7.5 Load data from an external R package

Many packages have to be explicitly downloaded and installed in order to use their functions and datasets. Note that this is a two step process: 1. Download package from internet 1. Explicitly tell R to load it

7.5.1 Step 1: Downloading packages

There are a number of ways to install packages. One of the easiest is to use install.packages(). Note that it might be better to call this “download.packages” since after you install it, you also have to load it!

Well download a package used for plotting called ggplot2, which stands for “Grammar of graphics”

install.packages("ggplot2")

Often when you download a package you’ll see a fair bit of red text. Usually there’s nothing of interest hear, but sometimes you need to read over it for hints about why something didn’t work.

7.5.2 Step 2: Explicitly loading a package

The install.packages() functions just saves the package software to R; now you need to tell R “I want to work with the package”. This is done using the library() function. (Its called library because another name for packages is libraries)

library(ggplot2)

ggplot2 has a dataset called “msleep” which has information on the relationship between the typical size of a species and its brain weight, among other things

We load the data actively into R’s memory using data(), and can look at the column names using names()

data(msleep)
names(msleep)
##  [1] "name"         "genus"        "vore"         "order"       
##  [5] "conservation" "sleep_total"  "sleep_rem"    "sleep_cycle" 
##  [9] "awake"        "brainwt"      "bodywt"

We can now explore this data set as before using summary(), str(), etc.

Another useful command when you are working with a new dataset is dim(). This tells you the dimension of the dataframe

dim(msleep)
## [1] 83 11

7.5.3 Preview: plotting with ggplot2

ggplot2 is a powerful plotting tool that has become standard among scientists, data scientists, and even journalists. Here’s a quick way to make a plot in ggplot2 using its qplot() function (qplot = quick plot, not to be confused with qqplot). Note that the qplot() function only works if you have ggplot2 downloaded and installed.

A powerful aspect of ggplot is the fact that it can easily be used to modify plots. Here, we use the arguement “color =” to color code the data points based on their IUCN red list status.

qplot(y = brainwt, x = bodywt, data = msleep, color = conservation)
## Warning: Removed 27 rows containing missing values (geom_point).
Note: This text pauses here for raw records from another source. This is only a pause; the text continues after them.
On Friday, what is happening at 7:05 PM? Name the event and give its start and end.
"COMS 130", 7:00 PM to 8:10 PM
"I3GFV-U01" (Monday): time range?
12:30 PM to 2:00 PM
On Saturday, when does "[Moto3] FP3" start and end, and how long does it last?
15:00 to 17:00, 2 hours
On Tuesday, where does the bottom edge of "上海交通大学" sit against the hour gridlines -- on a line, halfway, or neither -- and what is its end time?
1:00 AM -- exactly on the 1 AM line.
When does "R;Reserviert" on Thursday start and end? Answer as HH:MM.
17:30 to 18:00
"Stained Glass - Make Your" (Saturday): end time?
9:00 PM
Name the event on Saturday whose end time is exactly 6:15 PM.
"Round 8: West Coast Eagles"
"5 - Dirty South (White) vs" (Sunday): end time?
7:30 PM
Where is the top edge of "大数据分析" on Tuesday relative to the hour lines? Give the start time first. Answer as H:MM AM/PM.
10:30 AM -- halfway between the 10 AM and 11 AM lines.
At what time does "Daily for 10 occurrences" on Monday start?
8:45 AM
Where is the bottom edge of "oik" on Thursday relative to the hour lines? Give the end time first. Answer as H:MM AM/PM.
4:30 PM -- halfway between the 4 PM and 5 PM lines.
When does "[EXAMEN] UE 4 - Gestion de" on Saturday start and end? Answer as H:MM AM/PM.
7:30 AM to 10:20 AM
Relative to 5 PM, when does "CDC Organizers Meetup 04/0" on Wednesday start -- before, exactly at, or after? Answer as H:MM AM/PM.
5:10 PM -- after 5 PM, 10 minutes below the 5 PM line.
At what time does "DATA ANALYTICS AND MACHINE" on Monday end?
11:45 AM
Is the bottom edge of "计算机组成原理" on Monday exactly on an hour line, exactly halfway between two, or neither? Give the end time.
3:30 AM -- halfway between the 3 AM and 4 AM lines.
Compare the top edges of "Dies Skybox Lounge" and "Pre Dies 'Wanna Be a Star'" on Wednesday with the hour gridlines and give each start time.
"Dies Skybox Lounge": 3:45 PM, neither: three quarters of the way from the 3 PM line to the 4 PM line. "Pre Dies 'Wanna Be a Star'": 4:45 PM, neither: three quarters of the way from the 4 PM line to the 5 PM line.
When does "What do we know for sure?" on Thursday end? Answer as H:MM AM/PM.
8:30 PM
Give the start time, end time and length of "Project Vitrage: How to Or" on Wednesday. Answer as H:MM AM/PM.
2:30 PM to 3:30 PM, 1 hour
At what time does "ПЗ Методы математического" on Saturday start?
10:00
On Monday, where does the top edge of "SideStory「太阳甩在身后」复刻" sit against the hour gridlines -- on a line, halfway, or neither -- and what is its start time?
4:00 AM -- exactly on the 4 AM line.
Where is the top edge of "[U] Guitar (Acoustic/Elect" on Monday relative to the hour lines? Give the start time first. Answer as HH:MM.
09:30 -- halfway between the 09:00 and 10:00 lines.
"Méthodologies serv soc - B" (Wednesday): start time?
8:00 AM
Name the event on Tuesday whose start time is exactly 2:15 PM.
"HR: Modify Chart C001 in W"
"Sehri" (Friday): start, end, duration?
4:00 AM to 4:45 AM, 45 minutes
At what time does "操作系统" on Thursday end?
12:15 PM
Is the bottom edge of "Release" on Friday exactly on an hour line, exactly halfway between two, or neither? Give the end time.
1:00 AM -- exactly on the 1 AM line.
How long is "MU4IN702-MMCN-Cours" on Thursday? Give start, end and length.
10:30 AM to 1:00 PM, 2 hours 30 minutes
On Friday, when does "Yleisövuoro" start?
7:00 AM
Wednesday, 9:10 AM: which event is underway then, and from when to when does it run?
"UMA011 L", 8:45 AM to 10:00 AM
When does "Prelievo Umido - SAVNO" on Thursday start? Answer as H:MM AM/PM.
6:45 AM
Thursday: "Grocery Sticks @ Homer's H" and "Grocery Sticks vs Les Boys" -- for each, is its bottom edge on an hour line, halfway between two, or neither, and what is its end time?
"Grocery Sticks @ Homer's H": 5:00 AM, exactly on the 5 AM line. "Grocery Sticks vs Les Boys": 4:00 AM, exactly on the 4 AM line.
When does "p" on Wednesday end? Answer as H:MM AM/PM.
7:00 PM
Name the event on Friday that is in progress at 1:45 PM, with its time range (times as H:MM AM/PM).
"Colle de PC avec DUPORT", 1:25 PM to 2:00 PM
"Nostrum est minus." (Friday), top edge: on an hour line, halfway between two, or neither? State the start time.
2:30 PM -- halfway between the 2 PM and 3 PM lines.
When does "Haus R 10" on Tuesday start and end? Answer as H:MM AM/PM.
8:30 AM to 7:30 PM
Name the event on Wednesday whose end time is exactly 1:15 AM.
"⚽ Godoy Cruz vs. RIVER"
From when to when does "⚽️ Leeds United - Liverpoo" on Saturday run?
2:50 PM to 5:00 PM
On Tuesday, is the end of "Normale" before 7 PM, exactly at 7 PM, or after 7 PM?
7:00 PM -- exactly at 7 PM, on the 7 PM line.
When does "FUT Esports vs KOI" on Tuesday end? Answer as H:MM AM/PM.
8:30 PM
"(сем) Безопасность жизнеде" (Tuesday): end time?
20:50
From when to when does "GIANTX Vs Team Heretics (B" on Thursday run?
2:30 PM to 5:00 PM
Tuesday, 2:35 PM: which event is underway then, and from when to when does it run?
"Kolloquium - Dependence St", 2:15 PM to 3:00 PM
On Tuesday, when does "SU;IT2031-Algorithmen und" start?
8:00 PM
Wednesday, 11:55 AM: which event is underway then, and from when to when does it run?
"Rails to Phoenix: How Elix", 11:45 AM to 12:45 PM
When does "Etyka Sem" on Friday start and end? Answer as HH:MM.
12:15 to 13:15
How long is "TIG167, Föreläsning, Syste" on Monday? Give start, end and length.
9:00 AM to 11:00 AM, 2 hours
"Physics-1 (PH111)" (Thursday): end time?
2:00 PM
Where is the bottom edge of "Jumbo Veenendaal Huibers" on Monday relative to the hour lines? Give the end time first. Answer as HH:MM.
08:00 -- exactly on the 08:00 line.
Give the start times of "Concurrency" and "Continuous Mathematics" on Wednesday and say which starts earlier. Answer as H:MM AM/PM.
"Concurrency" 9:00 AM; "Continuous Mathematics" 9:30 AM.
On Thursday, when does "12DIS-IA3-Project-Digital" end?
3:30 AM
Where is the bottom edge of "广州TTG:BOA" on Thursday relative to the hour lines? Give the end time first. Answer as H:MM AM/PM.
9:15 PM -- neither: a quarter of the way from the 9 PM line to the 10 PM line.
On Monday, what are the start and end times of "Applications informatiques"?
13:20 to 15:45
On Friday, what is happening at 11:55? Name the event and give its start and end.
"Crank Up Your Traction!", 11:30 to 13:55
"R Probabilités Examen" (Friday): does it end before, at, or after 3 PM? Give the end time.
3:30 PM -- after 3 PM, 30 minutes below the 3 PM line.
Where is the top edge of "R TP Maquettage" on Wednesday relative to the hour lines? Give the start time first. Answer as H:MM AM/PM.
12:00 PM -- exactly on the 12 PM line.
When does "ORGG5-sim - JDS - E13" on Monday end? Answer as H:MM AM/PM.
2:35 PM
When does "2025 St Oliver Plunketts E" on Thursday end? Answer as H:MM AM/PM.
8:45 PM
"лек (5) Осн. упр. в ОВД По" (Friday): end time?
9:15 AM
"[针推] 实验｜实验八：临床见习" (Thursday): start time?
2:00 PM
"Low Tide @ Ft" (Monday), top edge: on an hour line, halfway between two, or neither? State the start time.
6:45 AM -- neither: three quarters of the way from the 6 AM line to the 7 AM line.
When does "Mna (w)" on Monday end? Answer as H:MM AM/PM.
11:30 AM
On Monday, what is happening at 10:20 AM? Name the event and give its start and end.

The animals in this data vary in size from mice to elephants and so a lot of the data points are scrunched together. A trick to make this easier to see is to take the log of the brainwt and bodywt variable. In R, we can do this on the fly like this using the log() command

qplot(y = log(brainwt), x = log(bodywt), data = msleep, color = conservation)
## Warning: Removed 27 rows containing missing values (geom_point).